John Demelio, Respondent,
v
Playmakers, Inc., et al., Defendants, and Brooklyn Indoor Sports Center, Inc., Appellant.

—[*1] Baxter Smith Tassan & Shapiro, P.C., Hicksville, N.Y. (Dennis S. Heffernan and Ann Marie Garcia of counsel), for appellant.

Gardiner & Nolan, Brooklyn, N.Y. (William Gardiner of counsel), for respondent.

In an action to recover damages for personal injuries, the defendant Brooklyn Indoor Sports Center, Inc., appeals from an order of the Supreme Court, Kings County (Battaglia, J.), dated April 8, 2008, which denied its motion for summary judgment dismissing the complaint insofar as asserted against it.

Ordered that the order is affirmed, with costs.

The plaintiff was practicing his swing at an indoor batting cage operated by the defendant Brooklyn Indoor Sports Center, Inc. (hereinafter the appellant), when a ball that he struck ricocheted off a metal pole separating the cages and struck his left eye. Among other specifications of negligence, the plaintiff alleged that the appellant unreasonably created an enhanced risk of injury to batters by failing to pad the metal pole. The appellant moved for summary judgment dismissing the complaint insofar as asserted against it, on the ground that the plaintiff's cause of action was barred by the doctrine of primary assumption of risk. The Supreme Court denied the motion and we affirm.
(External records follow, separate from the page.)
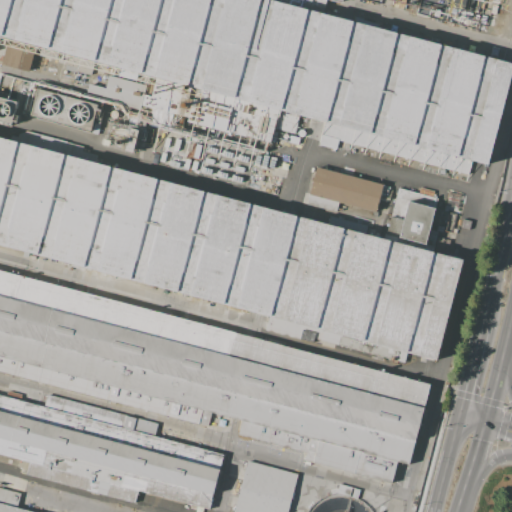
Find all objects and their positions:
railway: (347, 9)
building: (19, 56)
building: (284, 63)
building: (283, 69)
railway: (331, 70)
building: (118, 91)
building: (6, 109)
railway: (299, 166)
building: (342, 191)
building: (380, 202)
building: (411, 223)
building: (224, 250)
building: (232, 252)
railway: (451, 262)
railway: (272, 263)
road: (499, 273)
railway: (458, 295)
railway: (254, 326)
road: (505, 329)
road: (473, 365)
building: (212, 375)
building: (208, 376)
railway: (242, 378)
road: (505, 378)
road: (492, 388)
traffic signals: (461, 411)
road: (472, 413)
traffic signals: (484, 416)
road: (498, 420)
road: (474, 446)
building: (103, 451)
building: (104, 451)
road: (486, 460)
road: (446, 461)
railway: (226, 465)
building: (263, 488)
building: (264, 490)
road: (78, 491)
road: (459, 494)
building: (8, 500)
building: (10, 501)
building: (362, 511)
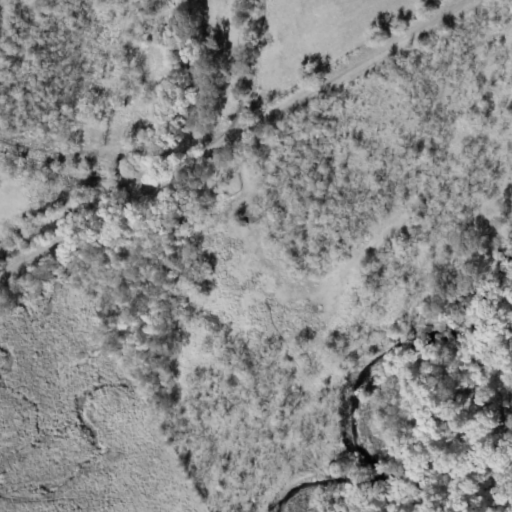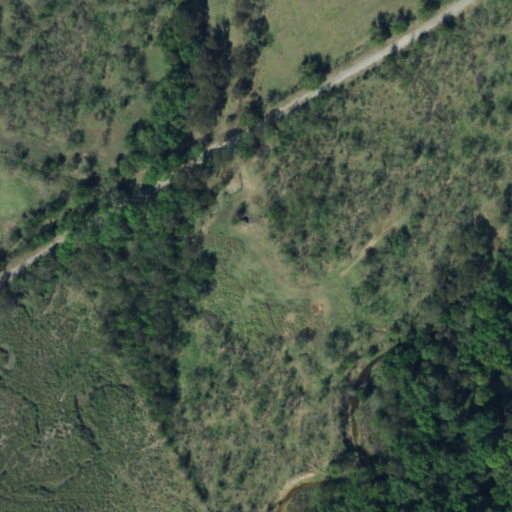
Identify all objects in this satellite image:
road: (254, 149)
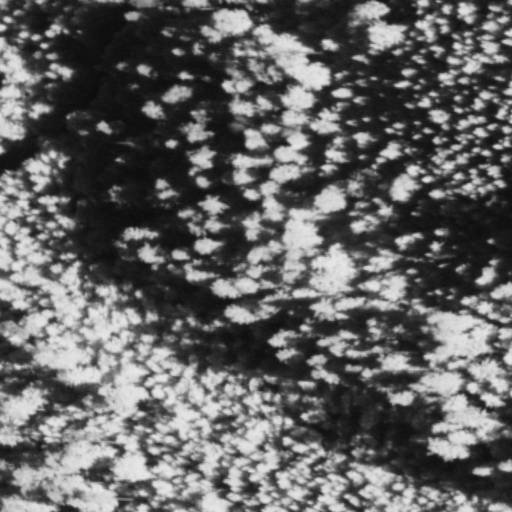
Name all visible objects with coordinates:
road: (77, 87)
road: (5, 156)
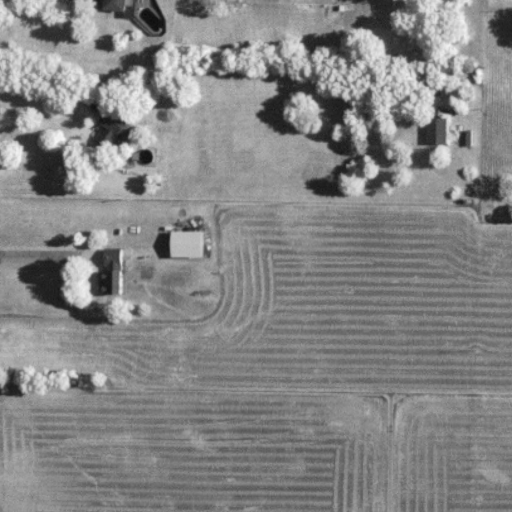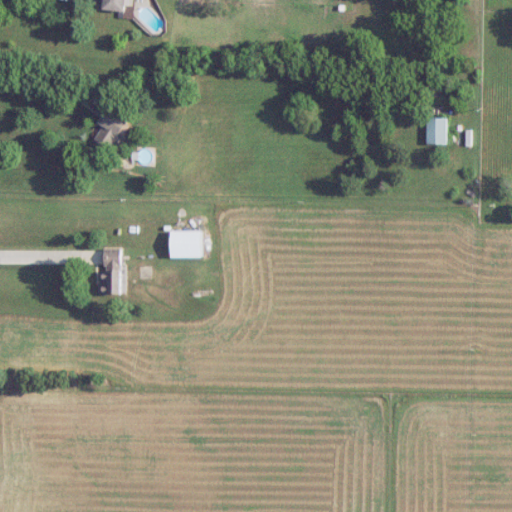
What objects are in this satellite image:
building: (116, 5)
road: (46, 76)
building: (113, 130)
building: (438, 132)
building: (190, 243)
road: (47, 255)
building: (114, 272)
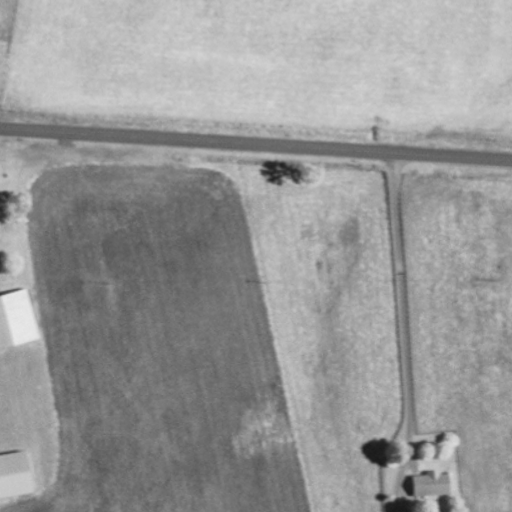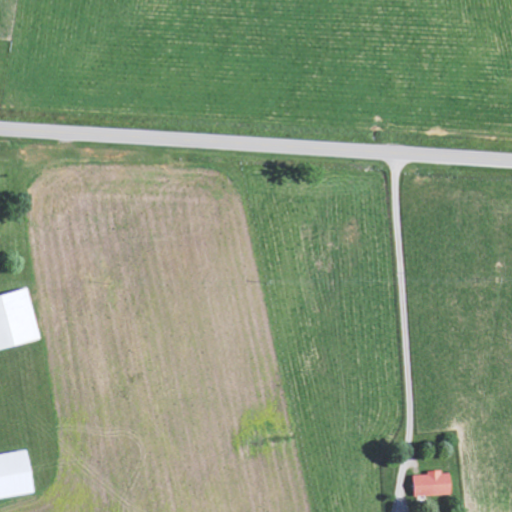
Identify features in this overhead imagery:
road: (255, 144)
building: (17, 318)
road: (405, 333)
building: (16, 474)
building: (433, 483)
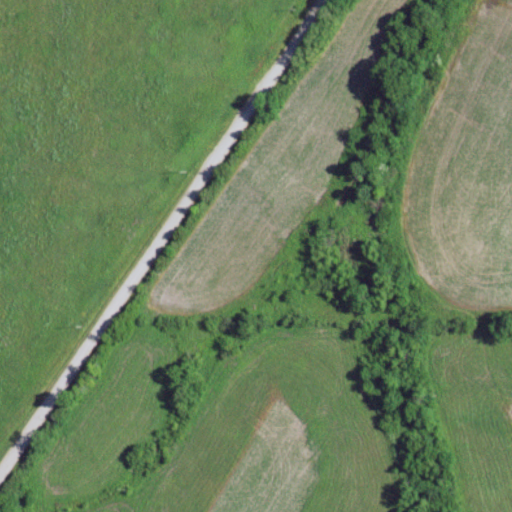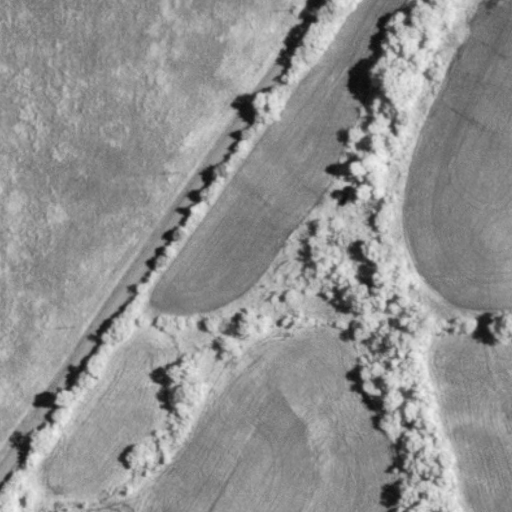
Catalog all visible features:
road: (162, 234)
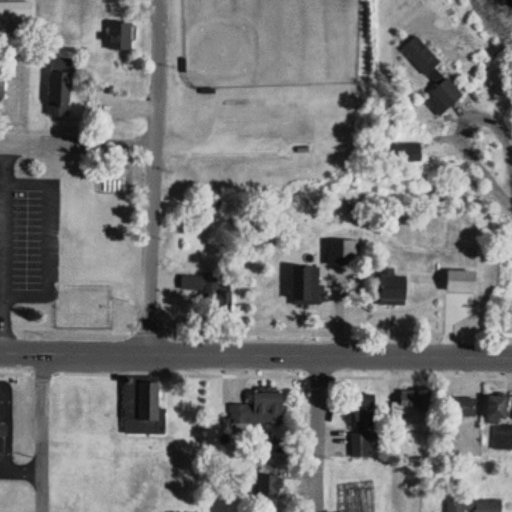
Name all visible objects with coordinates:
building: (17, 10)
building: (123, 36)
park: (269, 44)
building: (436, 77)
building: (3, 84)
building: (62, 89)
road: (79, 143)
building: (410, 152)
road: (156, 177)
building: (343, 252)
building: (465, 282)
building: (311, 287)
building: (398, 289)
building: (84, 307)
road: (255, 355)
building: (415, 403)
building: (463, 408)
building: (143, 409)
building: (263, 411)
building: (500, 411)
building: (367, 414)
road: (39, 432)
road: (315, 434)
building: (503, 439)
building: (363, 446)
building: (457, 506)
building: (490, 506)
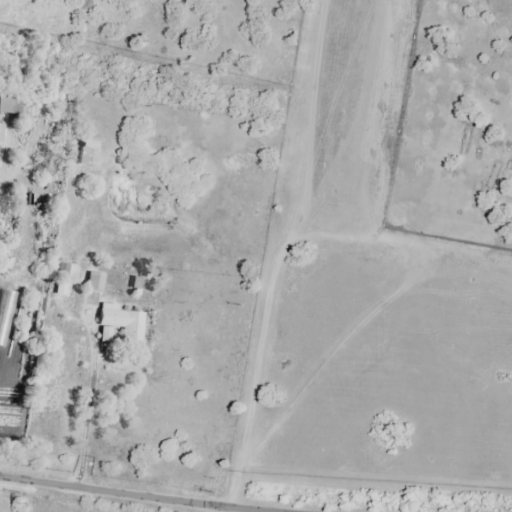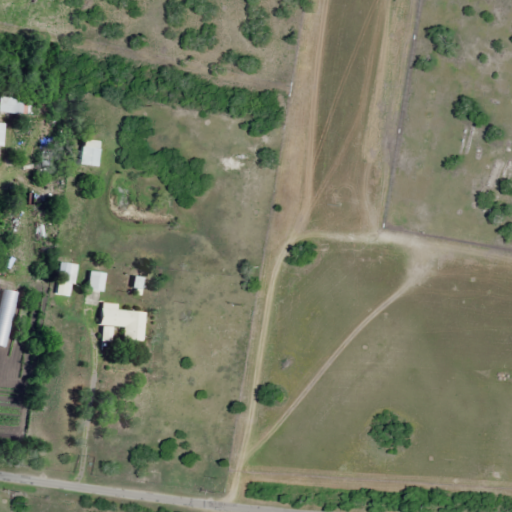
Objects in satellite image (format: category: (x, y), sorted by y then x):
park: (454, 126)
building: (3, 134)
building: (93, 156)
building: (97, 281)
road: (258, 303)
building: (125, 325)
road: (119, 496)
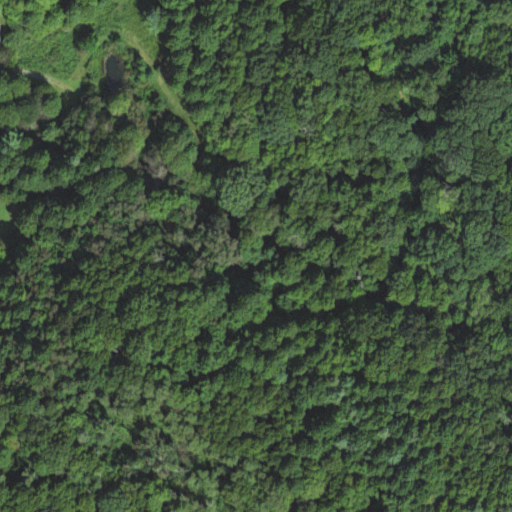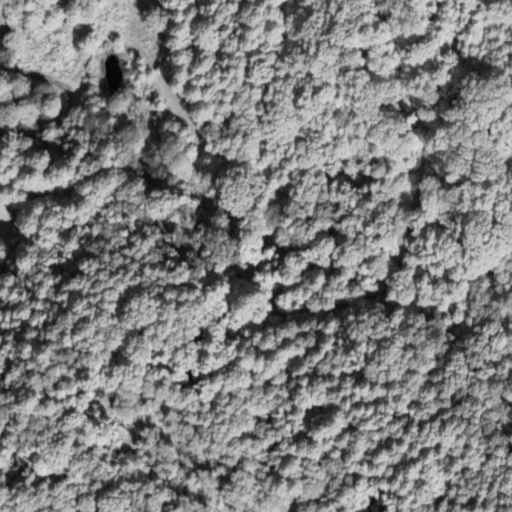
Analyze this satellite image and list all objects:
road: (72, 103)
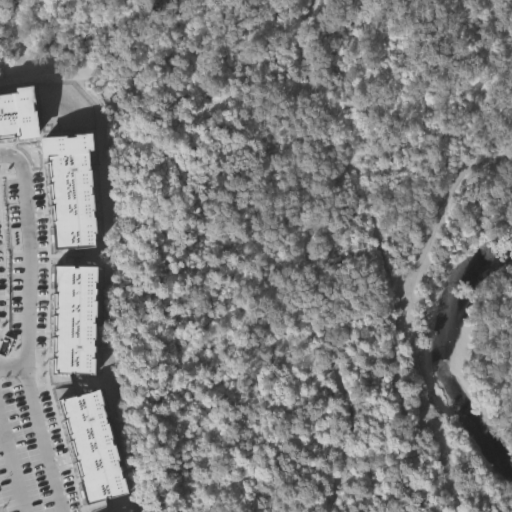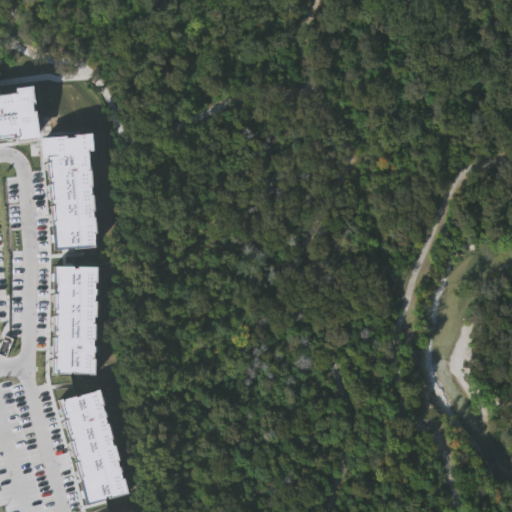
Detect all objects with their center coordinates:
building: (16, 114)
building: (69, 191)
parking lot: (40, 212)
parking lot: (16, 234)
park: (304, 244)
road: (306, 249)
road: (27, 260)
parking lot: (3, 293)
parking lot: (41, 315)
building: (72, 319)
road: (398, 319)
road: (501, 418)
road: (47, 436)
parking lot: (58, 440)
parking lot: (33, 443)
building: (91, 446)
road: (14, 451)
parking lot: (7, 479)
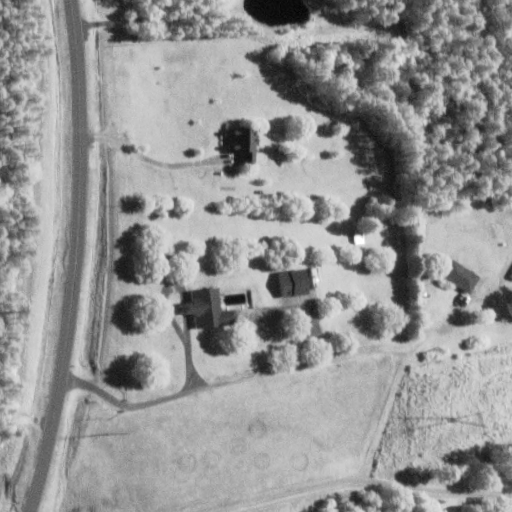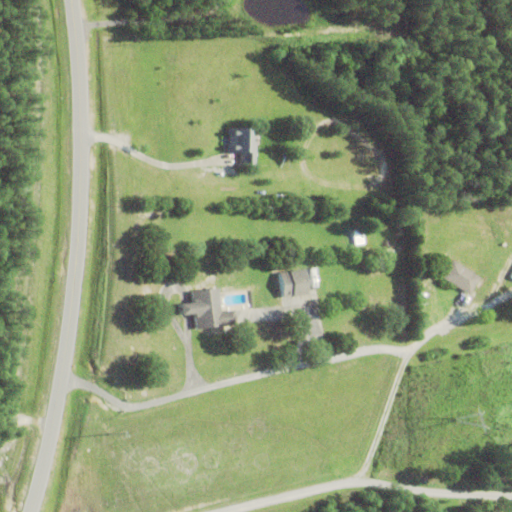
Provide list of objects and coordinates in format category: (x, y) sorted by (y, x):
road: (155, 20)
building: (239, 143)
building: (242, 146)
road: (151, 156)
building: (279, 199)
building: (358, 238)
road: (85, 259)
building: (457, 276)
building: (511, 277)
building: (460, 278)
building: (289, 282)
building: (292, 285)
building: (202, 308)
road: (186, 311)
building: (207, 312)
road: (175, 325)
road: (187, 333)
road: (297, 365)
power tower: (462, 420)
road: (359, 480)
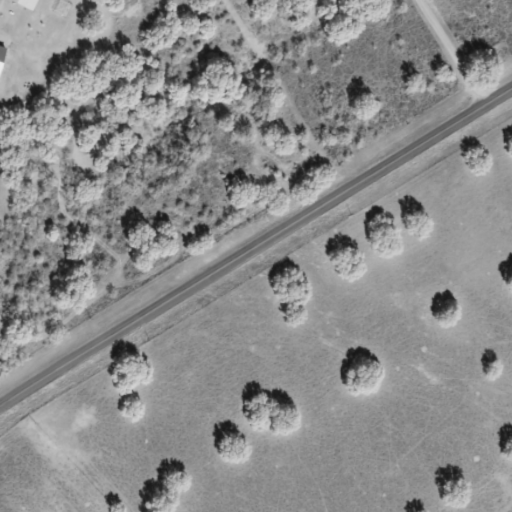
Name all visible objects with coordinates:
road: (255, 247)
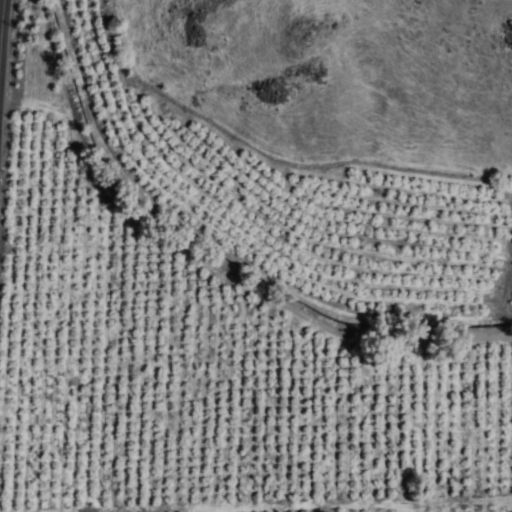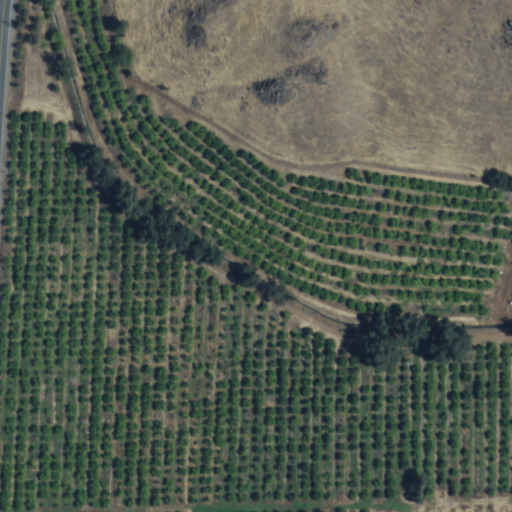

"[B]y engaging in a sport or recreational activity, a participant consents to those commonly appreciated risks which are inherent in and arise out of the nature of the sport generally and flow from such participation" (Morgan v State of New York, 90 NY2d 471, 484 [1997]; see Anand v Kapoor, 61 AD3d 787 [2009]). In support of its motion, the appellant failed to make a prima facie showing that the allegedly increased risk of ricocheting baseballs presented by an unpadded metal pole in an enclosed batting cage was "an inherent risk of [the] sport as a matter of law for summary judgment purposes" (Siegel v City of New York, 90 NY2d 471, 488 [1997]).

Accordingly, the Supreme Court properly denied the appellant's motion for summary judgment dismissing the complaint insofar as asserted against it. Florio, J.P., Miller, Covello and Austin, JJ., concur.